When planning sanctions monitoring, it is a good idea to consider at least the following:
- In addition to identifying and monitoring suppliers and business partners, it is also necessary to identify their owners and beneficial owners and screen them against sanctions lists. This sometimes poses interpretation issues since, for example, OFAC’s sanctions policy defines entities owned 50% or more by a sanctioned entity or individual as sanctions subjects themselves. According to the European Union definition, a sanctions subject is any entity where the sanctioned entity or individual has the majority ownership or control.
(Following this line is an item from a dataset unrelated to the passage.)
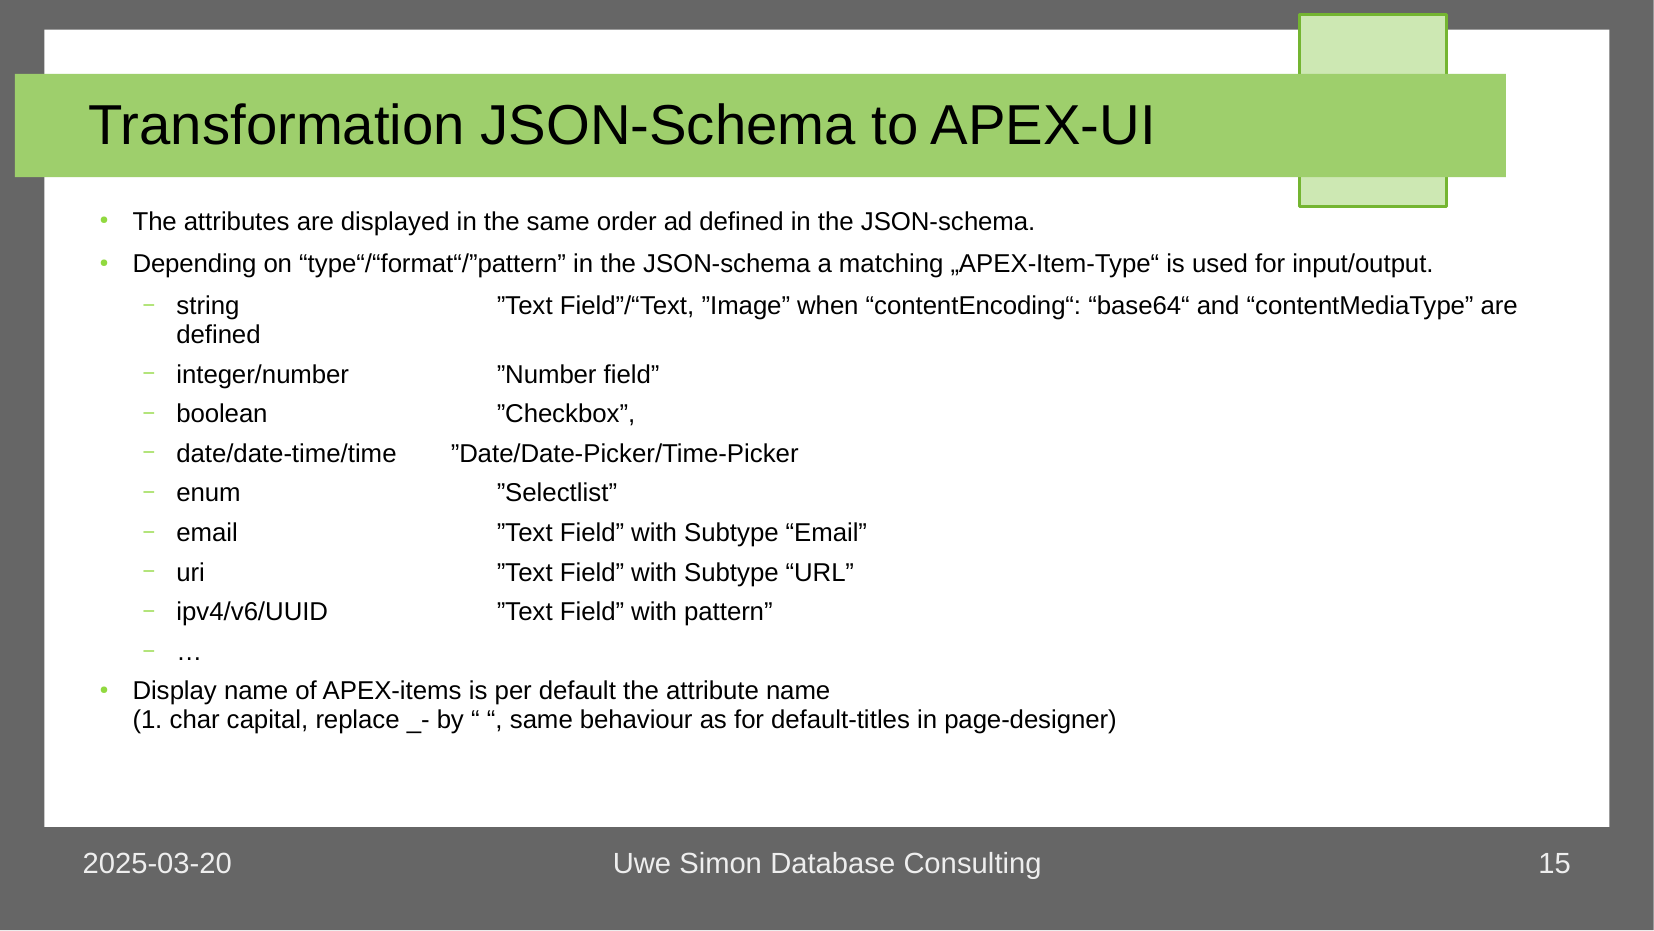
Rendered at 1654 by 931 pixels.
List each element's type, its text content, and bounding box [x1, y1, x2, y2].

title Transformation JSON-Schema to APEX-UI [88, 73, 1506, 178]
list The attributes are displayed in the same order ad defined in the JSON-schema. Depending on “type“/“format“/”pattern” in the JSON-schema a matching „APEX-Item-Type“ is used for input/output. string ”Text Field”/“Text, ”Image” when “contentEncoding“: “base64“ and “contentMediaType” are defined integer/number ”Number field” boolean ”Checkbox”, date/date-time/time ”Date/Date-Picker/Time-Picker enum ”Selectlist” email ”Text Field” with Subtype “Email” uri ”Text Field” with Subtype “URL” ipv4/v6/UUID ”Text Field” with pattern” … Display name of APEX-items is per default the attribute name (1. char capital, replace _- by “ “, same behaviour as for default-titles in page-designer) [88, 206, 1563, 739]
Particularly when applying the latter definition, an additional challenge is that it is often not known how much control the sanctioned entity or individual can actually exercise. It is also worth noting that, although a sanctioned entity or individual in the ownership or control structure does not necessarily contaminate the entity, it notably increases the risk scoring of the counterparty since it is possible that it will be added to sanctions lists if the political situation changes.
- It is good practice to also screen contracts and export documentation against sanctions lists to ensure that there are no sanctioned entities in the supply chain. Special attention must be paid to the intended use of goods since several industrial goods are considered dual-use goods which may be used not only for civil and military use but also for weapons of mass destruction, nuclear weapons and the manufacture of explosives or otherwise used for terrorist purposes. The problem may be that product identification as products and components that are classified as dual-use items are not always obvious.
Risk-based optimisation pays off
The accuracy of sanctions monitoring not only depends heavily on the company’s operating environment but also depends on its risk appetite, which must be defined in the company’s risk assessments. For example, the ‘fuzzy matching’ method can be used to determine the accuracy with which different spelling variations of names trigger an alert. On one hand, fuzzy matching takes into account situations where, for example, translating the Cyrillic alphabet or Chinese alphabets into the Latin alphabet causes variations in spelling, but the downside is that the lower the accuracy percentage, the more false alerts will be triggered.
It is also advisable to optimise monitoring so that the customer base is always screened against sanctions lists when there is a change in either the sanctions list or the business partner data. It also makes sense to match the scope of sanctions monitoring to the size of the company and other risk factors in accordance with a risk-based approach.
Each company must take into account the sanctions risks in its operations, but it is also important to understand that risks should be controlled in a company-specific manner. The risk classification depends, for example, on the company’s industry and location as well as the location of its business partners. Thus, it is important for every actor in the industrial sector to identify the sanctions risks present in their business by using proportionate controls in order to avoid the unpleasant consequences of sanctions violations.